Book review: Inherent Vice

by Thomas Pynchon

Book review: Inherent Vice

LOS ANGELES in 1970 is a world of flower power in terminal wilt. Charles Manson is awaiting trial and the ‘summer of love’ has broken hearts. Private investigator, Doc Sportello, a leftover hippie with a fondness for the best highs, gets a visit from his ex-girlfriend, Shasta.

Her latest flame, a property development mogul, Mickey Wolfmann, is being played by his wife and her lover, who want to commit him to an asylum. But Mickey is protected by Aryan brotherhood bikers.

Doc follows the trail to a brothel and wakes up with a sore head alongside a murdered body, while his old nemesis, a part-time actor and perpetually violent “renaissance” cop, Bigfoot Bjornsen, waits with the news that Wolfmann and Shasta have vanished.

Doc is approached by an ex-junkie named Hope, whose husband, a famed surf-rock sax player and one-time friend of Shasta’s, named Coy Harlingen, apparently overdosed. Hope believes Coy has faked his death. Doc finds Coy, who is working undercover for the government, and learns of a mysterious boat named the Golden Fang. Then, matters turn really complicated.

Famously reclusive and enormously talented, Thomas Pynchon is one of the most important figures in 20th (and now 21st) century literature, a writer whose novels are defined by their dense narratives and symbolic complexities, and by their towering intellect, scale and ambition.

From his debut novel, V, published in 1963, though The Crying of Lot 49 and the National Book Award-winning Gravity’s Rainbow, to 1997’s astonishing Mason & Dixon, he set the bar for American fiction at an intimidating height, and drew comparison with Melville, Dickens, Conrad and Joyce as an epic mind.

His output has increased.
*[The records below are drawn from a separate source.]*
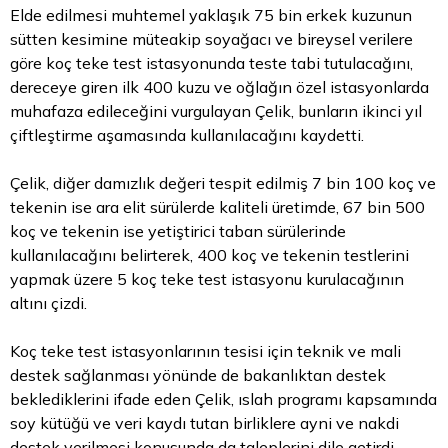
Elde edilmesi muhtemel yaklaşık 75 bin erkek kuzunun
sütten kesimine müteakip soyağacı ve bireysel verilere
göre koç teke test istasyonunda teste tabi tutulacağını,
dereceye giren ilk 400 kuzu ve oğlağın özel istasyonlarda
muhafaza edileceğini vurgulayan Çelik, bunların ikinci yıl
çiftleştirme aşamasında kullanılacağını kaydetti.
Çelik, diğer damızlık değeri tespit edilmiş 7 bin 100 koç ve
tekenin ise ara elit sürülerde kaliteli üretimde, 67 bin 500
koç ve tekenin ise yetiştirici taban sürülerinde
kullanılacağını belirterek, 400 koç ve tekenin testlerini
yapmak üzere 5 koç teke test istasyonu kurulacağının
altını çizdi.
Koç teke test istasyonlarının tesisi için teknik ve mali
destek sağlanması yönünde de bakanlıktan destek
beklediklerini ifade eden Çelik, ıslah programı kapsamında
soy kütüğü ve veri kaydı tutan birliklere ayni ve nakdi
destek verilmesi konusunda da taleplerini dile getirdi.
Against the Day, in 2006, was a wild, thousand-page slab of historical science fiction, and last year’s Bleeding Edge was a 9/11 state-of-the-cybernation story.

In between, in 2009, came Inherent Vice. His most readable book, it was an obvious pastiche, a heavily psychedelic twist on Raymond Chandler’s hard-boiled Philip Marlowe classics. It was too quickly dismissed as lightweight.

On the back of the big screen adaptation by director, Paul Thomas Anderson, it has a deserved second chance.

Whether it is pastiche or not, die-hard fans will recognise the familiar Pynchonian touches: puns, side-splitting dialogue, peculiar character names, dope, rock ’n’ roll, lazily long and beautifully unfurling sentences, and the constant background paranoia.

But where his more challenging novels feel like intellectual marathons, this is an easygoing stroll. The post-modernistic reflexes have slackened in favour of a convoluted but clean plot.

The result is a warm and joyous read. There is softness about this book, but also a tinge of melancholy. In telling a (for him) relatively straightforward story, Pynchon has put the 1960s in perspective, especially with the hindsight of what was to follow. Inherent Vice represents a world on the brink of apocalypse.